* _DATASET CONTENT_

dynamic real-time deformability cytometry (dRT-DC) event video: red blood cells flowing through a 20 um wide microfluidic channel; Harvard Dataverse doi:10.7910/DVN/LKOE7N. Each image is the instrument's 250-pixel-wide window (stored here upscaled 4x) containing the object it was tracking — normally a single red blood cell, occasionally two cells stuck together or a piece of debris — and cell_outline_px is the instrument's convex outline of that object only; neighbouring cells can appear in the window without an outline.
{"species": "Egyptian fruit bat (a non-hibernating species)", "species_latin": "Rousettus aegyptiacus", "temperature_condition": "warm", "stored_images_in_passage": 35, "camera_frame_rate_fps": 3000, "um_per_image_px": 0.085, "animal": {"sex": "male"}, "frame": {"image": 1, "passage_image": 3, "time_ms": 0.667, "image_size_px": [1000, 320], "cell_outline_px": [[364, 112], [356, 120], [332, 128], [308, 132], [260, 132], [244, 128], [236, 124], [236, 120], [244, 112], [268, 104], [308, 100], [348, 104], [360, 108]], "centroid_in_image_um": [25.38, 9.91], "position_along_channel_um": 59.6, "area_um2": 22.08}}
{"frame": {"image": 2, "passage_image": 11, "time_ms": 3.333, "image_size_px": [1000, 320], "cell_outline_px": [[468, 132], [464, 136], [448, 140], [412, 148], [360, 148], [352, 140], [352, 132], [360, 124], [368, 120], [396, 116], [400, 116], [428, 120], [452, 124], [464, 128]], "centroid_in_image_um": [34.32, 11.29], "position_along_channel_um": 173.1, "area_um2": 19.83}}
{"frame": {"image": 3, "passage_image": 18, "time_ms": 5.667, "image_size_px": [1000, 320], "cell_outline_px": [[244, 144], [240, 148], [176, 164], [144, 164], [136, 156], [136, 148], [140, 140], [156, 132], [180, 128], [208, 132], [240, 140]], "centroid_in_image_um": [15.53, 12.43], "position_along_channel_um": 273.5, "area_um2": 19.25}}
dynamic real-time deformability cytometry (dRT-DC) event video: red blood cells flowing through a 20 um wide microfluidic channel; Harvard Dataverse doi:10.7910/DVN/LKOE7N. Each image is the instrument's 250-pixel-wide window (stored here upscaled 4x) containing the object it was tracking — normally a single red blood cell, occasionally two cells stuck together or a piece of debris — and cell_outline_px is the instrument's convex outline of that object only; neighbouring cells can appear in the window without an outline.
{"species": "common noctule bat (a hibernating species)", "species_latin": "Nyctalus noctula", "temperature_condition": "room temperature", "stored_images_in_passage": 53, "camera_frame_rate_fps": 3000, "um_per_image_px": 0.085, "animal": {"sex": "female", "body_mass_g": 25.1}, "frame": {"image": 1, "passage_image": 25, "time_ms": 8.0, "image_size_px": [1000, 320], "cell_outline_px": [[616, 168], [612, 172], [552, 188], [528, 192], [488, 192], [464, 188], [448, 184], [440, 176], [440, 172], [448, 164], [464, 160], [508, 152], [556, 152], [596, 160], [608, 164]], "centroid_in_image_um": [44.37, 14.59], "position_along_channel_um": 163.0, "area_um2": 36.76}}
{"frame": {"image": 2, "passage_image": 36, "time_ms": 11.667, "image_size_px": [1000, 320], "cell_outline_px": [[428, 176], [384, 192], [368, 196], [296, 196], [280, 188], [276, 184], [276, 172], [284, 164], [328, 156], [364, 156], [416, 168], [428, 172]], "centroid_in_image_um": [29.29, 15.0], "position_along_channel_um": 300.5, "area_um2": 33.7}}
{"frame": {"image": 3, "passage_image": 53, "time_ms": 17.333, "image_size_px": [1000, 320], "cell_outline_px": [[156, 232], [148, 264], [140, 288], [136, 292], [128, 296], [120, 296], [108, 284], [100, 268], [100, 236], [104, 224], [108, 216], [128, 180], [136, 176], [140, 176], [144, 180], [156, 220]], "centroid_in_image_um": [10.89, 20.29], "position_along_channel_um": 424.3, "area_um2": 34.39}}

* _AIM_
Write out every entry again exactly, please, with nothing missing.

* _TASK SOLUTION_
dynamic real-time deformability cytometry (dRT-DC) event video: red blood cells flowing through a 20 um wide microfluidic channel; Harvard Dataverse doi:10.7910/DVN/LKOE7N. Each image is the instrument's 250-pixel-wide window (stored here upscaled 4x) containing the object it was tracking — normally a single red blood cell, occasionally two cells stuck together or a piece of debris — and cell_outline_px is the instrument's convex outline of that object only; neighbouring cells can appear in the window without an outline.
{"species": "Egyptian fruit bat (a non-hibernating species)", "species_latin": "Rousettus aegyptiacus", "temperature_condition": "warm", "stored_images_in_passage": 35, "camera_frame_rate_fps": 3000, "um_per_image_px": 0.085, "animal": {"sex": "male"}, "frame": {"image": 1, "passage_image": 3, "time_ms": 0.667, "image_size_px": [1000, 320], "cell_outline_px": [[364, 112], [356, 120], [332, 128], [308, 132], [260, 132], [244, 128], [236, 124], [236, 120], [244, 112], [268, 104], [308, 100], [348, 104], [360, 108]], "centroid_in_image_um": [25.38, 9.91], "position_along_channel_um": 59.6, "area_um2": 22.08}}
{"frame": {"image": 2, "passage_image": 11, "time_ms": 3.333, "image_size_px": [1000, 320], "cell_outline_px": [[468, 132], [464, 136], [448, 140], [412, 148], [360, 148], [352, 140], [352, 132], [360, 124], [368, 120], [396, 116], [400, 116], [428, 120], [452, 124], [464, 128]], "centroid_in_image_um": [34.32, 11.29], "position_along_channel_um": 173.1, "area_um2": 19.83}}
{"frame": {"image": 3, "passage_image": 18, "time_ms": 5.667, "image_size_px": [1000, 320], "cell_outline_px": [[244, 144], [240, 148], [176, 164], [144, 164], [136, 156], [136, 148], [140, 140], [156, 132], [180, 128], [208, 132], [240, 140]], "centroid_in_image_um": [15.53, 12.43], "position_along_channel_um": 273.5, "area_um2": 19.25}}
dynamic real-time deformability cytometry (dRT-DC) event video: red blood cells flowing through a 20 um wide microfluidic channel; Harvard Dataverse doi:10.7910/DVN/LKOE7N. Each image is the instrument's 250-pixel-wide window (stored here upscaled 4x) containing the object it was tracking — normally a single red blood cell, occasionally two cells stuck together or a piece of debris — and cell_outline_px is the instrument's convex outline of that object only; neighbouring cells can appear in the window without an outline.
{"species": "common noctule bat (a hibernating species)", "species_latin": "Nyctalus noctula", "temperature_condition": "room temperature", "stored_images_in_passage": 53, "camera_frame_rate_fps": 3000, "um_per_image_px": 0.085, "animal": {"sex": "female", "body_mass_g": 25.1}, "frame": {"image": 1, "passage_image": 25, "time_ms": 8.0, "image_size_px": [1000, 320], "cell_outline_px": [[616, 168], [612, 172], [552, 188], [528, 192], [488, 192], [464, 188], [448, 184], [440, 176], [440, 172], [448, 164], [464, 160], [508, 152], [556, 152], [596, 160], [608, 164]], "centroid_in_image_um": [44.37, 14.59], "position_along_channel_um": 163.0, "area_um2": 36.76}}
{"frame": {"image": 2, "passage_image": 36, "time_ms": 11.667, "image_size_px": [1000, 320], "cell_outline_px": [[428, 176], [384, 192], [368, 196], [296, 196], [280, 188], [276, 184], [276, 172], [284, 164], [328, 156], [364, 156], [416, 168], [428, 172]], "centroid_in_image_um": [29.29, 15.0], "position_along_channel_um": 300.5, "area_um2": 33.7}}
{"frame": {"image": 3, "passage_image": 53, "time_ms": 17.333, "image_size_px": [1000, 320], "cell_outline_px": [[156, 232], [148, 264], [140, 288], [136, 292], [128, 296], [120, 296], [108, 284], [100, 268], [100, 236], [104, 224], [108, 216], [128, 180], [136, 176], [140, 176], [144, 180], [156, 220]], "centroid_in_image_um": [10.89, 20.29], "position_along_channel_um": 424.3, "area_um2": 34.39}}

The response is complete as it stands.